The Trade-off for Price Controls: Are We Willing to Accept Fewer Medicines?

The United States leads the world in drug development and in ensuring that patients have broad access to new and curative therapies. Our system’s incentive structure supports research and development of these innovations, which, once they have been approved as safe and effective, have transformed the lives of patients with serious, chronic and sometimes life-threatening diseases.

Through this innovation, we have seen system improvements that range from better cancer treatments to better control of communicable and chronic diseases. For example, a 2019 study found that physicians attributed more than half of patient outcome improvements on the eight leading causes of death to innovative medicines, far more than any other intervention, including diagnostic testing, medical devices or surgical procedures.

Policymakers and the general public may not believe that imposing government price controls on prescription drugs will harm innovation. But the nonpartisan Congressional Budget Office estimates that price controls could lead to nearly 40 fewer drugs on the market in the next 20 years, and other research suggests an even greater reduction in the number of new drugs.

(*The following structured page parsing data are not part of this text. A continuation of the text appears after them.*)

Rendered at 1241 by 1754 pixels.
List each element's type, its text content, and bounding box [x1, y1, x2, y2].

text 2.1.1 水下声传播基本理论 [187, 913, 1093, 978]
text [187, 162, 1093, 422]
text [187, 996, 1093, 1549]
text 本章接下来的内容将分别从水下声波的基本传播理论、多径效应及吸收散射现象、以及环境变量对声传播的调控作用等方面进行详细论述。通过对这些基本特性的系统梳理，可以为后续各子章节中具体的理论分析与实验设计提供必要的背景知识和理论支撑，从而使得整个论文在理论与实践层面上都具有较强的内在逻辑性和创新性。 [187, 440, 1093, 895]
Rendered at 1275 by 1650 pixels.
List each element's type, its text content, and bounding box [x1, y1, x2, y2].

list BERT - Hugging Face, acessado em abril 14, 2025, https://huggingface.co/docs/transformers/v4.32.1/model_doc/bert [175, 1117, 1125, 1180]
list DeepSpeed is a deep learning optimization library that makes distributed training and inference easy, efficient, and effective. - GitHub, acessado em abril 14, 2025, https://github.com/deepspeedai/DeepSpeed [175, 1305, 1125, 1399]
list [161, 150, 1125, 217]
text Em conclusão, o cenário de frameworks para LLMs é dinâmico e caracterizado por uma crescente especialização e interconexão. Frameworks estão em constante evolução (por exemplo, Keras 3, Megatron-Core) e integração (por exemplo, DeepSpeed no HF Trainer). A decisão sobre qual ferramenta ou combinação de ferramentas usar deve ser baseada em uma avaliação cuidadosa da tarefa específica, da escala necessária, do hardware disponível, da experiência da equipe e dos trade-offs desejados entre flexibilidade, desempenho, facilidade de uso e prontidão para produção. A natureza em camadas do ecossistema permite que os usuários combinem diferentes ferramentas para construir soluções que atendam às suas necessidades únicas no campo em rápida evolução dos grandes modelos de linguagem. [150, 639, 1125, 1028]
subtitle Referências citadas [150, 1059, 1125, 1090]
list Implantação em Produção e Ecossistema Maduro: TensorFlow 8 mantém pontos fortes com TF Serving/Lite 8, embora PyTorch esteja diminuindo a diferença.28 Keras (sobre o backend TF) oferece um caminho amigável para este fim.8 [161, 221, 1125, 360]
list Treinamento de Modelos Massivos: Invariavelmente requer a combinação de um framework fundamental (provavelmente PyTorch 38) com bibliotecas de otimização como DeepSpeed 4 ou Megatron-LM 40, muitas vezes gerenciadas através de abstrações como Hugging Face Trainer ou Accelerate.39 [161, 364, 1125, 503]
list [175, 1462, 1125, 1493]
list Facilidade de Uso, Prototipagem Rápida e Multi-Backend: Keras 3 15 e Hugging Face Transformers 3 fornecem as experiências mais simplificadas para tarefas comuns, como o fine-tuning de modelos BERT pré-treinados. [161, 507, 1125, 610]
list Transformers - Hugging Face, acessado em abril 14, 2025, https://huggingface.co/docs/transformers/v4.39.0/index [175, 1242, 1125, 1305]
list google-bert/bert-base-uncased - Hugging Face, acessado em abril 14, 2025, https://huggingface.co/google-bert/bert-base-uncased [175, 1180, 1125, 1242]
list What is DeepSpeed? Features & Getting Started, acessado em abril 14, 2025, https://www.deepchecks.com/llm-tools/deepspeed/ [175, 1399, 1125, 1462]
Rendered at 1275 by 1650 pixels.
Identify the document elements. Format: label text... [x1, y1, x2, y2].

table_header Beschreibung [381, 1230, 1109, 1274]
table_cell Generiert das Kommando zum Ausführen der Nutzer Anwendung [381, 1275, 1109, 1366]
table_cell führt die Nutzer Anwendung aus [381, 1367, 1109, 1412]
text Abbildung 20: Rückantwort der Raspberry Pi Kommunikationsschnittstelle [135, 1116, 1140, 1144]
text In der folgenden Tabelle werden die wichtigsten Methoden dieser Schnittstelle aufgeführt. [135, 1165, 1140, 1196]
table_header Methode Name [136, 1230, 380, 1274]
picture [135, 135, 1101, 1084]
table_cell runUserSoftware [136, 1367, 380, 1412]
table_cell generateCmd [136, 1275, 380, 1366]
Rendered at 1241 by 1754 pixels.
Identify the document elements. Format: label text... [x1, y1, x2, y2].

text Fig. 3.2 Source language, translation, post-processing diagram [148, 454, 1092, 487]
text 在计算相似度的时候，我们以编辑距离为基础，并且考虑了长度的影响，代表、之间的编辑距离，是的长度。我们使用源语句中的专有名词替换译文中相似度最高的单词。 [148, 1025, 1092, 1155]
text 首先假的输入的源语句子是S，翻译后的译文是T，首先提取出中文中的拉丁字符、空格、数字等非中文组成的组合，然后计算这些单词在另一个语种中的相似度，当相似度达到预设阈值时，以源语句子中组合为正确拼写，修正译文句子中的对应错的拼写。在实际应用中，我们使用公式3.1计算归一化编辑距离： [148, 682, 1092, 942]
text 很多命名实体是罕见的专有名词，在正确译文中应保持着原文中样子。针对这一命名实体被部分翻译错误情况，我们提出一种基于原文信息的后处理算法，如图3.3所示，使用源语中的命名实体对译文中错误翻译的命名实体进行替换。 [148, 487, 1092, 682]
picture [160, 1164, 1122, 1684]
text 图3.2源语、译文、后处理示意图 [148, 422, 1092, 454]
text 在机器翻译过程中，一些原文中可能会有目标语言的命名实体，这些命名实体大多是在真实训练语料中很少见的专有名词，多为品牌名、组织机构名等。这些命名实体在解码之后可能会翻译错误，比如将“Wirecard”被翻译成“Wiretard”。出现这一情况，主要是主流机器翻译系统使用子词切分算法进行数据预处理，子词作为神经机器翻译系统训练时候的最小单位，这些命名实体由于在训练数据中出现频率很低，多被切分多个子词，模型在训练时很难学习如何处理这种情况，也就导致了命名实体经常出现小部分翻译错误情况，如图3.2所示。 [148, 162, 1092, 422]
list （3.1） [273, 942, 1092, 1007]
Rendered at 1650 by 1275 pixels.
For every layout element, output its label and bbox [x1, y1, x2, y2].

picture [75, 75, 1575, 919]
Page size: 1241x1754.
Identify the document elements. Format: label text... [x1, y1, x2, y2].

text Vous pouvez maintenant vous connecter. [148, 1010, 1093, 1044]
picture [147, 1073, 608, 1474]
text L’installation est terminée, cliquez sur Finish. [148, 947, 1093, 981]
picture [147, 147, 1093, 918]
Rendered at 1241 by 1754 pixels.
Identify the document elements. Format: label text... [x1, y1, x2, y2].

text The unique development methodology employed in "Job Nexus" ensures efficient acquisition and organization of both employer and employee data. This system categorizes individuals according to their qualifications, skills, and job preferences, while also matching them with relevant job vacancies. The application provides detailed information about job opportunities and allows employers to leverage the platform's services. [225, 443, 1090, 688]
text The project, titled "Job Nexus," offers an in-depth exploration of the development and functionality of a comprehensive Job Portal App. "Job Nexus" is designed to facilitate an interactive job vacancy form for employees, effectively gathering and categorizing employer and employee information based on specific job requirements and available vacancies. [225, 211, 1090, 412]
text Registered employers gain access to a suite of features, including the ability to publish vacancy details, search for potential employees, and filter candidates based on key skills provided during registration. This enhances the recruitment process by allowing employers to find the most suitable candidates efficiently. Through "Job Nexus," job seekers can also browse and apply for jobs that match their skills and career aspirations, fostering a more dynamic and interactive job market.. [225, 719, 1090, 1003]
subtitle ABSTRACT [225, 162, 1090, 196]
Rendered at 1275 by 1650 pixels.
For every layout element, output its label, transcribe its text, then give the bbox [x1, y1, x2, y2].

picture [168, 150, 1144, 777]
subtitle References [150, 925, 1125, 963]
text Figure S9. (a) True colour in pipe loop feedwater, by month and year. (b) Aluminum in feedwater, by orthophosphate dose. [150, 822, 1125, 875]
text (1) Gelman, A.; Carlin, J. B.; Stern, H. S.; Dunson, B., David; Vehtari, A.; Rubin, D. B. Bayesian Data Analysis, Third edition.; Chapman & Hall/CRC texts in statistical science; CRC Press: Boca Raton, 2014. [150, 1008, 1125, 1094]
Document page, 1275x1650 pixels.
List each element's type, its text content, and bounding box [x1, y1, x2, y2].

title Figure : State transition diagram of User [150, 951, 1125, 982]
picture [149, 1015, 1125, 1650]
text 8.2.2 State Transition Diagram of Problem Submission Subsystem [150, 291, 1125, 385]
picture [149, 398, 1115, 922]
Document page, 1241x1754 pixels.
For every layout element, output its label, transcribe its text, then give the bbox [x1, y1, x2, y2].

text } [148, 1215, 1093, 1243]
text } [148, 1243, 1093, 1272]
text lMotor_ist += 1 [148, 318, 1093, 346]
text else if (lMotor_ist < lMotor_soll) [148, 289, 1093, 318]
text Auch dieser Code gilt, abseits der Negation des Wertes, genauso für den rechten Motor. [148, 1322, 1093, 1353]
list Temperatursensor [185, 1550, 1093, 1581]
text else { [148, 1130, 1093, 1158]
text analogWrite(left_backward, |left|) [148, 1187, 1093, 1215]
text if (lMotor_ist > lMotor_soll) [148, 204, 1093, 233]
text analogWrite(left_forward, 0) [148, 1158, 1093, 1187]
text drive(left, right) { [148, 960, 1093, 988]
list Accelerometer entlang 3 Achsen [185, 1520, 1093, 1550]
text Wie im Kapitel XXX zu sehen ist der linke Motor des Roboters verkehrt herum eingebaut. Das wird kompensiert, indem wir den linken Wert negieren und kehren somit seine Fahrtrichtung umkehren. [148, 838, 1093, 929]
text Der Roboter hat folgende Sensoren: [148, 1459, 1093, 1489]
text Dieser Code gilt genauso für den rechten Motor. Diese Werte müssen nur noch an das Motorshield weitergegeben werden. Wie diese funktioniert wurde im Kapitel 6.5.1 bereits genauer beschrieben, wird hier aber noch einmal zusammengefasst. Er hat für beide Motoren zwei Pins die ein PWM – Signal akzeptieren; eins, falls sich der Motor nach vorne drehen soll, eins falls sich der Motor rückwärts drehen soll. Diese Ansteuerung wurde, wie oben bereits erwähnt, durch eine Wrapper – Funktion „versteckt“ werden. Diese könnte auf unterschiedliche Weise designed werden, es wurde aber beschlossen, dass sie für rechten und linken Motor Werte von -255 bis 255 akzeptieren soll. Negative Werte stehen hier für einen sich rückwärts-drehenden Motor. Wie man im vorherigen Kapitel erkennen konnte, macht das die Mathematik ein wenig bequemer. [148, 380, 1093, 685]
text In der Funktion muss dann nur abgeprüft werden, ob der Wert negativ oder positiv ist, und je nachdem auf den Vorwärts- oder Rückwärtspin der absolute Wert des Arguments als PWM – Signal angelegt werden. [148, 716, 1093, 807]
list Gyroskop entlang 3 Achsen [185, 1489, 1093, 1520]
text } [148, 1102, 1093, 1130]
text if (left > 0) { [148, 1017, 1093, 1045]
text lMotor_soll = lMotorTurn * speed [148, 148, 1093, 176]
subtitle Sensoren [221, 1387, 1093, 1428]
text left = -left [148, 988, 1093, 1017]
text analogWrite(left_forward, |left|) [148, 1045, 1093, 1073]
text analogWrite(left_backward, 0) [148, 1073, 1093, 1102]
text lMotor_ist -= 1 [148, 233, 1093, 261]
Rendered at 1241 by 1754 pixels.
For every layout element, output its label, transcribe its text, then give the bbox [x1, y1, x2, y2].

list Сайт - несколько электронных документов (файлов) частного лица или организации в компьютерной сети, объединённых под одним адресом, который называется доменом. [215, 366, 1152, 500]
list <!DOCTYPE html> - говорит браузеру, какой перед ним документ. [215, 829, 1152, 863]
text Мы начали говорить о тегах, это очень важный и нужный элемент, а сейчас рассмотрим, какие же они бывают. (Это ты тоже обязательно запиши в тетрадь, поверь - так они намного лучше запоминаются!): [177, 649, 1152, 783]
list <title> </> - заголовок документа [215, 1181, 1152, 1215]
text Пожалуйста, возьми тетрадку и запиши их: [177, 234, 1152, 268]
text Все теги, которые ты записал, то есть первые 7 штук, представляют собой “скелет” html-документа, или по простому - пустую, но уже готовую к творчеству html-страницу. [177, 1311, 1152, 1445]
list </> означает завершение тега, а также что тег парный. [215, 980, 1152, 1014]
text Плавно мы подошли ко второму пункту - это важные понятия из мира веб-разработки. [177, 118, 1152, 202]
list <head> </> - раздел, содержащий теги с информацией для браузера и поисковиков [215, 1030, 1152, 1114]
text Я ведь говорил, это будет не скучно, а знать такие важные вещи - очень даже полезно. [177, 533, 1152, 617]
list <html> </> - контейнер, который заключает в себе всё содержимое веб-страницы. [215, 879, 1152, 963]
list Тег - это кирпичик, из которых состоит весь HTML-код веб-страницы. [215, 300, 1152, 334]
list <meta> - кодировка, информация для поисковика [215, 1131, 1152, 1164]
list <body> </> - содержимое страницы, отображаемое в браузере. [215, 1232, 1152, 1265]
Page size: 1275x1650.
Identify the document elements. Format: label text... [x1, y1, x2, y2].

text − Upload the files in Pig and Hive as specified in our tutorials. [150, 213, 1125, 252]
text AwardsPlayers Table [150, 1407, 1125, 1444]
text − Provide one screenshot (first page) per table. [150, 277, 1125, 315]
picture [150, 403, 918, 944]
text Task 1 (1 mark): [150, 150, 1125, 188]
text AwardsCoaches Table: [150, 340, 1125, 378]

The research does not predict which drugs these would be or what diseases they would cure. So the question for policymakers and other health care stakeholders needs to be: which treatments and cures are worth giving up?

We already know that regulating biopharmaceutical innovation incentives presents long-term trade-offs for patient health. Recent research on budget caps, for example, showed that capping spending at the pharmaceutical level, compared to aggregate budget caps, led to worse health outcomes for eight of the most commonly occurring conditions including ischemic heart disease, asthma and rheumatoid arthritis.

We risk real long-term damage to patient health if policies hurt a healthy innovation infrastructure. We can and should strike a balance between innovation and efficient spending, and our policies should ensure that resources are being invested in treatments, procedures and public health efforts that bring the most value to patients.

Conversely, this effort would mean discouraging spending on care that is shown to be of lesser value. Unnecessary, inefficient services waste $340 billion of the $2.6 trillion we spend on health care in the U.S., a significant sum. Spending on services like vitamin D screening tests, prostate-specific antigen (PSA) screening for men 75 years old or older, and diagnostic testing and imaging for low-risk patients before low-risk surgery are just some examples of care that could be largely avoided.

It is certainly true that patients are facing serious affordability challenges when it comes to paying for all health care treatment, not just medicines. The main culprit is our outdated payment and delivery system. We are developing transformative medicines, but insurance benefit design, in addition to failing to promote value-based care, is not keeping up with how to reimburse for these medicines.

Sustaining and improving patient health should be the goal of policymakers and every health care stakeholder. Maintaining incentives for innovation that promote high-value care, care that makes real progress against life-threatening diseases and life-challenging chronic conditions, should be a top priority.

On May 26, I will be joining experts from academia and other industries in a webinar to explore the tradeoffs between price controls and access and innovation. This webinar, hosted by the Council for Affordable Health Coverage, will focus on specific policy proposals that either directly or indirectly control the price of drugs, including international reference pricing, price inflation rebates and Medicare benefit redesign, among others.

As the conversation continues around how the current administration will approach drug pricing policy, understanding the implications of these policies is of critical importance.